• _Exercise details_: Print the blog entries below in their entirety, word for word.

Speaking of - heard a new guy, Charley Crockett (on the radio no less - KXT) local Texas/NOLA guy - two of my most favorite places!.... not my Texas country typical, but Texas Music-ish and I think good music is making a come back... I'm A -ok with that!



Finished JQuinn's #3 (Anthony the oldest) and  #5 Bridgerton - Phillip and Eloise - she talks too much, he doesn't talk enough and they figure it out. Relatable-ness. So fun to read a series with the high probability I won't be disappointed.

Monday, September 26, 2016

the funeral

I guess I forgot catholic funerals,  kind of a whirlwind with in-between times of boring and catching up.

I'm not even all that sure why he had a catholic funeral...he wasn't all that religious? Apparently a few of my aunts wouldn't let it go.

I don't understand the purpose of doing the rosary. Seriously, who's idea was that?
The open casket makes no sense to me - people were upset because it didn't look like him but what's the point in paying someone to make a dead person look like they did when they were alive?
He's dead.
Even if it did look like him - that's even more unnatural.

And lastly ... priest/pastor who are you to tell me what God says and wants?
Show me proof, and not with a book written by other mere mortal men. that tells me how you know exactly what God says and wants.
.....It hit a nerve...or maybe chalk it up to everyone pontificating on politics lately... It drives me crazy.

Anyway, back to the funeral, what was the most moving is allowing people who knew him to speak/remember
and, since he was a veteran, see how the military honor his service.
The bugle...oy - just simple and...right.

• _Entries_:
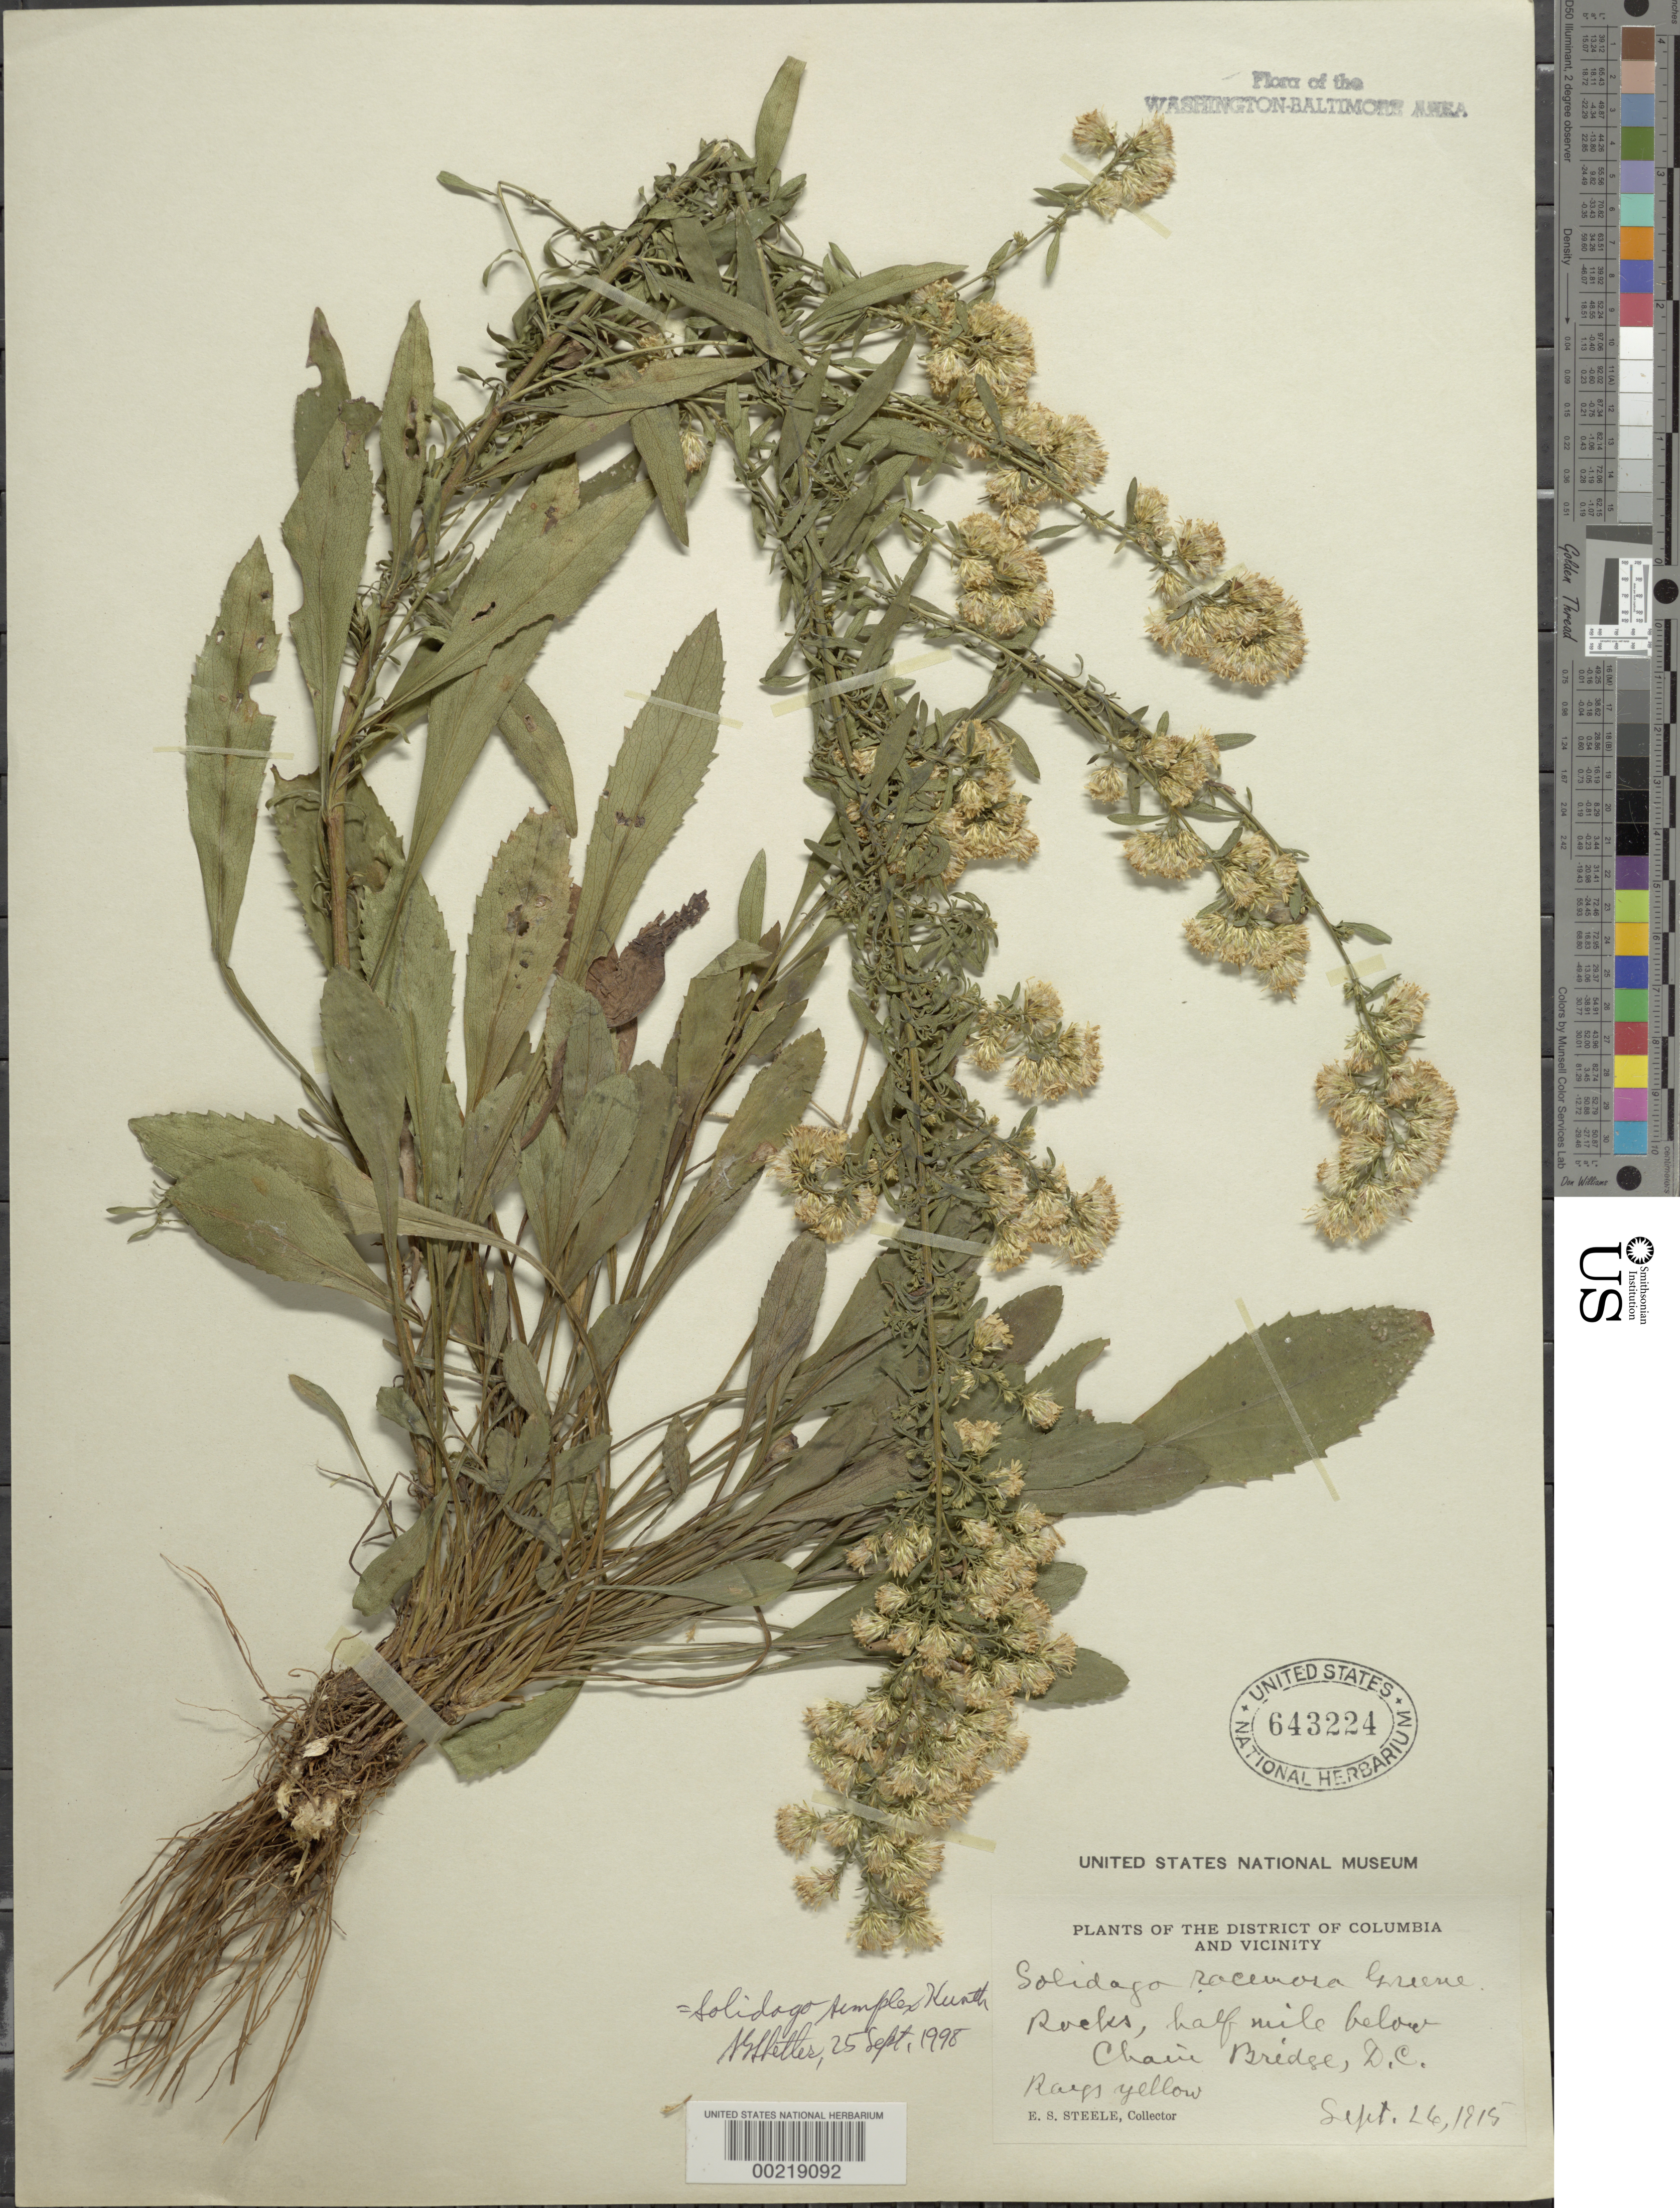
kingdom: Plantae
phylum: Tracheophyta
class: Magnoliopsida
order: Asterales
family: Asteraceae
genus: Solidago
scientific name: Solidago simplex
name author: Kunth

• _Answer for the task_:
Speaking of - heard a new guy, Charley Crockett (on the radio no less - KXT) local Texas/NOLA guy - two of my most favorite places!.... not my Texas country typical, but Texas Music-ish and I think good music is making a come back... I'm A -ok with that!



Finished JQuinn's #3 (Anthony the oldest) and  #5 Bridgerton - Phillip and Eloise - she talks too much, he doesn't talk enough and they figure it out. Relatable-ness. So fun to read a series with the high probability I won't be disappointed.

Monday, September 26, 2016

the funeral

I guess I forgot catholic funerals,  kind of a whirlwind with in-between times of boring and catching up.

I'm not even all that sure why he had a catholic funeral...he wasn't all that religious? Apparently a few of my aunts wouldn't let it go.

I don't understand the purpose of doing the rosary. Seriously, who's idea was that?
The open casket makes no sense to me - people were upset because it didn't look like him but what's the point in paying someone to make a dead person look like they did when they were alive?
He's dead.
Even if it did look like him - that's even more unnatural.

And lastly ... priest/pastor who are you to tell me what God says and wants?
Show me proof, and not with a book written by other mere mortal men. that tells me how you know exactly what God says and wants.
.....It hit a nerve...or maybe chalk it up to everyone pontificating on politics lately... It drives me crazy.

Anyway, back to the funeral, what was the most moving is allowing people who knew him to speak/remember
and, since he was a veteran, see how the military honor his service.
The bugle...oy - just simple and...right.